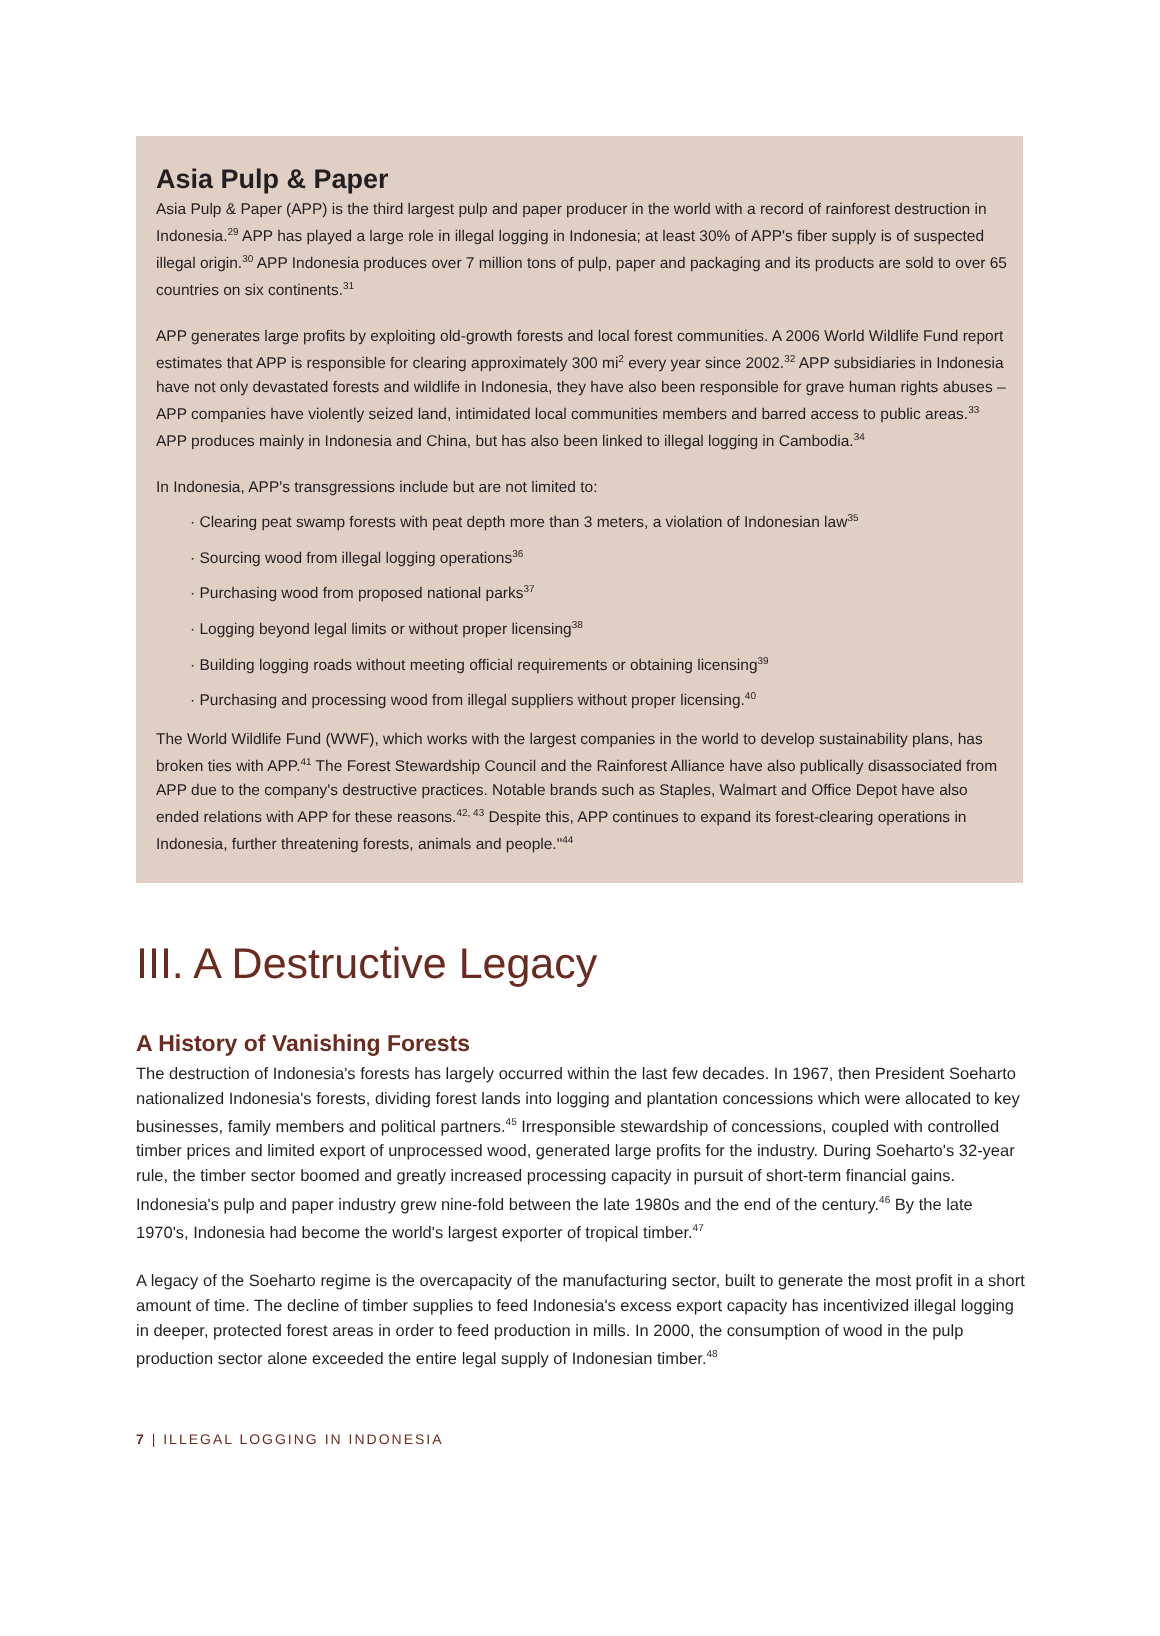Asia Pulp & Paper
Asia Pulp & Paper (APP) is the third largest pulp and paper producer in the world with a record of rainforest destruction in Indonesia.<sup>29</sup> APP has played a large role in illegal logging in Indonesia; at least 30% of APP's fiber supply is of suspected illegal origin.<sup>30</sup> APP Indonesia produces over 7 million tons of pulp, paper and packaging and its products are sold to over 65 countries on six continents.<sup>31</sup>
APP generates large profits by exploiting old-growth forests and local forest communities. A 2006 World Wildlife Fund report estimates that APP is responsible for clearing approximately 300 mi<sup>2</sup> every year since 2002.<sup>32</sup> APP subsidiaries in Indonesia have not only devastated forests and wildlife in Indonesia, they have also been responsible for grave human rights abuses – APP companies have violently seized land, intimidated local communities members and barred access to public areas.<sup>33</sup> APP produces mainly in Indonesia and China, but has also been linked to illegal logging in Cambodia.<sup>34</sup>
In Indonesia, APP's transgressions include but are not limited to:
· Clearing peat swamp forests with peat depth more than 3 meters, a violation of Indonesian law<sup>35</sup>
· Sourcing wood from illegal logging operations<sup>36</sup>
· Purchasing wood from proposed national parks<sup>37</sup>
· Logging beyond legal limits or without proper licensing<sup>38</sup>
· Building logging roads without meeting official requirements or obtaining licensing<sup>39</sup>
· Purchasing and processing wood from illegal suppliers without proper licensing.<sup>40</sup>
The World Wildlife Fund (WWF), which works with the largest companies in the world to develop sustainability plans, has broken ties with APP.<sup>41</sup> The Forest Stewardship Council and the Rainforest Alliance have also publically disassociated from APP due to the company's destructive practices. Notable brands such as Staples, Walmart and Office Depot have also ended relations with APP for these reasons.<sup>42, 43</sup> Despite this, APP continues to expand its forest-clearing operations in Indonesia, further threatening forests, animals and people."<sup>44</sup>
III. A Destructive Legacy
A History of Vanishing Forests
The destruction of Indonesia's forests has largely occurred within the last few decades. In 1967, then President Soeharto nationalized Indonesia's forests, dividing forest lands into logging and plantation concessions which were allocated to key businesses, family members and political partners.<sup>45</sup> Irresponsible stewardship of concessions, coupled with controlled timber prices and limited export of unprocessed wood, generated large profits for the industry. During Soeharto's 32-year rule, the timber sector boomed and greatly increased processing capacity in pursuit of short-term financial gains. Indonesia's pulp and paper industry grew nine-fold between the late 1980s and the end of the century.<sup>46</sup> By the late 1970's, Indonesia had become the world's largest exporter of tropical timber.<sup>47</sup>
A legacy of the Soeharto regime is the overcapacity of the manufacturing sector, built to generate the most profit in a short amount of time. The decline of timber supplies to feed Indonesia's excess export capacity has incentivized illegal logging in deeper, protected forest areas in order to feed production in mills. In 2000, the consumption of wood in the pulp production sector alone exceeded the entire legal supply of Indonesian timber.<sup>48</sup>
7 | ILLEGAL LOGGING IN INDONESIA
□ □ □ □
» WHAT IS REQUIRED
Check each line of the listing for "limited". Show those that have it.

» RESPONSE BOX
In Indonesia, APP's transgressions include but are not limited to:
The destruction of Indonesia's forests has largely occurred within the last few decades. In 1967, then President Soeharto nationalized Indonesia's forests, dividing forest lands into logging and plantation concessions which were allocated to key businesses, family members and political partners.<sup>45</sup> Irresponsible stewardship of concessions, coupled with controlled timber prices and limited export of unprocessed wood, generated large profits for the industry. During Soeharto's 32-year rule, the timber sector boomed and greatly increased processing capacity in pursuit of short-term financial gains. Indonesia's pulp and paper industry grew nine-fold between the late 1980s and the end of the century.<sup>46</sup> By the late 1970's, Indonesia had become the world's largest exporter of tropical timber.<sup>47</sup>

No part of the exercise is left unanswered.